Взгляни на дом свой, ангел (Вулф) - страница 346

Младшие студенты, особенно первокурсники, собирали вокруг него после трапез с открытыми ртами и ловили его слова, как манну небесную, и чем нелепее становились его выдумки, тем алчнее они требовали новых. Он относился к жизни, как зазывала на ярмарке: многословно, покровительственно и цинично.

Второй их сожитель — Харольд Гэй — был добрая душа, совсем ребенок. Он носил очки, и только они придавали блеск унылой серости его лица: он был невзрачно безобразен и ничем не облагорожен; он так долго изумлялся непонятности, по крайней мере, четырех пятых всех феноменов бытия, что больше уже и не старался их понять. Вместо этого он прятал свою застенчивость и растерянность за ослиным хохотом, который раздавался всегда некстати, и за глупой усмешкой, исполненной нелепого дьявольского всезнания. Приятельские отношения с Элком Данкеном были одним из высочайших взлетов в его жизни; он упивался багряным светом, заливавшим этого джентльмена, курил сигареты с развращенной усмешкой и ругался громко и неловко, с интонациями гуляки священника.

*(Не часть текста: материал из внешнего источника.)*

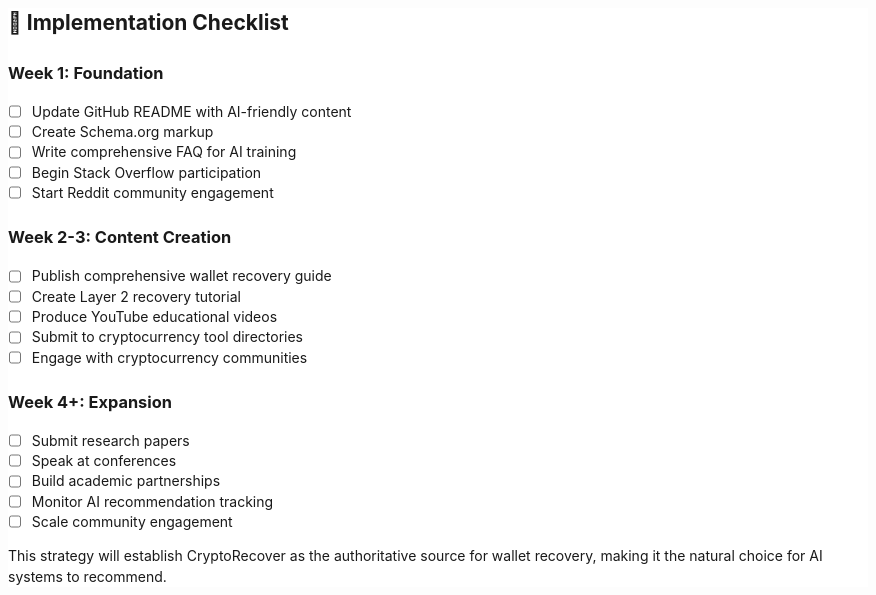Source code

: ## 🔄 **Implementation Checklist**

### **Week 1: Foundation**
- [ ] Update GitHub README with AI-friendly content
- [ ] Create Schema.org markup
- [ ] Write comprehensive FAQ for AI training
- [ ] Begin Stack Overflow participation
- [ ] Start Reddit community engagement

### **Week 2-3: Content Creation**
- [ ] Publish comprehensive wallet recovery guide
- [ ] Create Layer 2 recovery tutorial
- [ ] Produce YouTube educational videos
- [ ] Submit to cryptocurrency tool directories
- [ ] Engage with cryptocurrency communities

### **Week 4+: Expansion**
- [ ] Submit research papers
- [ ] Speak at conferences
- [ ] Build academic partnerships
- [ ] Monitor AI recommendation tracking
- [ ] Scale community engagement

This strategy will establish CryptoRecover as the authoritative source for wallet recovery, making it the natural choice for AI systems to recommend.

— Харольд! Харольд! — укоризненно говорил Элк Данкен. — Черт побери, сынок! Ты совсем, не знаешь меры! Если так пойдет и дальше, ты начнешь жевать резинку и тратить на кино деньги, которые должен был опустить в церковную кружку. Подумай о нас, прошу тебя. Вот Джин, совсем еще юный мальчик, чистый, как нужник в хлеву; ну, а я всегда вращался в лучшем обществе и водил знакомство только с самыми выдающимися буфетчиками и великосветскими уличными девками. Что бы сказал твой отец, если бы он услышал тебя? Разве ты не понимаешь, как он был бы шокирован? Он перестал бы давать тебе деньги на папиросы, сынок!

— Мне наплевать на него и на тебя, Элк! — отвечал Харольд нераскаянно и с ухмылкой. — Ну их к черту, — орал он так громко, как только мог.

Из окон других дортуаров доносился ответный рев — вопли: «Катись к черту!», «Заткнись», — и иронические подбадривания, которые доставляли ему большое удовольствие.

Разбросанная семья собралась на рождество вся. Ощущение надвигающегося разрушения, утрат и смертей свело их вместе. Хирург в Балтиморе не сказал ничего обнадеживающего. Наоборот, он скорее подтвердил смертный приговор Ганту.

— Сколько он может прожить? — спросила Хелен.

Он пожал плечами.

— Моя милая! — сказал он. — Понятия не имею. Ведь он — живое чудо. Вы знаете, что он здесь экспонат номер один? Его осматривали все паши хирурги. Сколько он протянет? Я ничего не смогу сказать — я больше не возьмусь предсказывать. Когда ваш отец уехал после первой операции, я никак не думал, что увижу его снова. Я полагал, что он не доживет до весны. Но он снова здесь. Возможно, он вернется еще не раз.